The essay collection Why I Write by George Orwell includes four essays published between the years 1931 and 1946. The essays detail Orwell’s opinions on art as political performance, totalitarianism and socialism, imperialism, and the state of the English language in printed political material. Orwell was also a novelist known for his works Animal Farm and 1984. He was born in India in 1903 to the wealthy sahib class, consisting of colonial administrators. He was educated in England and graduated from Eton College. His political writings reflect his deep understanding of classism in English society as well as his firsthand experiences with imperialism, fascism, and published writing.

This study guide references the Penguin Books edition published in 2004.


In the essay “Why I Write,” published in 1946, George Orwell explained his authorial history and outlined the four main motivations that inspire a writer (and other artists, by extension). In childhood, Orwell gravitated toward poetry, performance, and inner narration. Of the four motivations that Orwell noted, he found political purpose to be the most important. Orwell described the political issues surrounding the World Wars and the rise of totalitarianism in Europe.

In Orwell’s 1941 essay “The Lion and the Unicorn: Socialism and the English Genius,” written during the Blitzkrieg of London toward the conclusion of World War II, Orwell posed an argument for a socialist revolution in England. He analyzed the failures of the Conservative Party led by Prime Minister Chamberlain, the insufficiency of capitalistic production to provide the necessary material support for war and critiqued the wide disparities of wealth in English social classes. He believed that a socialist revolution of equality and State-controlled production was imminent in England. In order to defeat Hitler and the totalitarian governments of Europe, Orwell said, a socialist England must be established.

In “A Hanging,” published in 1931 and the earliest essay of this collection, Orwell described an execution by hanging that he witnessed while stationed in Burma. The essay encompassed Orwell’s earliest misgivings about imperialism and exemplified his support of decolonization and equality discussed in the collection’s other essays. In watching native Indians execute an Indian prisoner under the direction of an English superintendent, Orwell realized the hypocrisy that drove the English Empire and the necessity of finding an ideological and political system that supported equality.
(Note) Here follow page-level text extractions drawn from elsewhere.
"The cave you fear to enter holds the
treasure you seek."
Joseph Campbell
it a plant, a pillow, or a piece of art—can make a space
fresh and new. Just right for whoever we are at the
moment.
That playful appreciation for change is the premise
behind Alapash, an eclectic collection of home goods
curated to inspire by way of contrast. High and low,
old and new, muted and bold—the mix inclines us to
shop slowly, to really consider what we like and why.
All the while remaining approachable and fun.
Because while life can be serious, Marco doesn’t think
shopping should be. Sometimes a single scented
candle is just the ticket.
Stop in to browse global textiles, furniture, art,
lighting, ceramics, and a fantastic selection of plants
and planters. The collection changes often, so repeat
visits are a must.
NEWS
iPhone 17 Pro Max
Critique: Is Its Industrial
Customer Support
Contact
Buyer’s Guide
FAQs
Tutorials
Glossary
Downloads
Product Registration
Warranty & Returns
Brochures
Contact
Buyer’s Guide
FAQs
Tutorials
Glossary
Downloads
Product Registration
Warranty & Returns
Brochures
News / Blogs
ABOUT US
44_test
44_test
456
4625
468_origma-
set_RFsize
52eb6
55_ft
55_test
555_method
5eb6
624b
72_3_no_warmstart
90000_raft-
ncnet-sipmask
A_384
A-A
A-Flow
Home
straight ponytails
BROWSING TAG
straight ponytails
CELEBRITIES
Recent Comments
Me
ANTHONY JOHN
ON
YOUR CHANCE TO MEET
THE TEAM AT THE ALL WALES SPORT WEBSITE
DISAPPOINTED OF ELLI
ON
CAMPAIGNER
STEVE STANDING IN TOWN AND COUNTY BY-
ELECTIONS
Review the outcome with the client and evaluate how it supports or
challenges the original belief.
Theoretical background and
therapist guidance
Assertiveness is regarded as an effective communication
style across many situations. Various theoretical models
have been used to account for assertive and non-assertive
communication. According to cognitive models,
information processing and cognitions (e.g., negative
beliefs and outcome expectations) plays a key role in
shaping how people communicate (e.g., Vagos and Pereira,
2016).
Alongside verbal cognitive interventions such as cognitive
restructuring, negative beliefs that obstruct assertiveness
In “Politics and the English Language,” published in 1946, Orwell critiqued what he believed to be the degradation of the English language as used by political and academic writers. He gave examples of poor writing and said how pretentious diction, hackneyed metaphors, and overall vagueness suggest that the author is not truly engaged with the ideas they are writing about. Orwell made the connection between clear writing and clear thinking. He said that a regeneration of the political atmosphere in England was only possible if the language was first cured of vague and insincere writing patterns.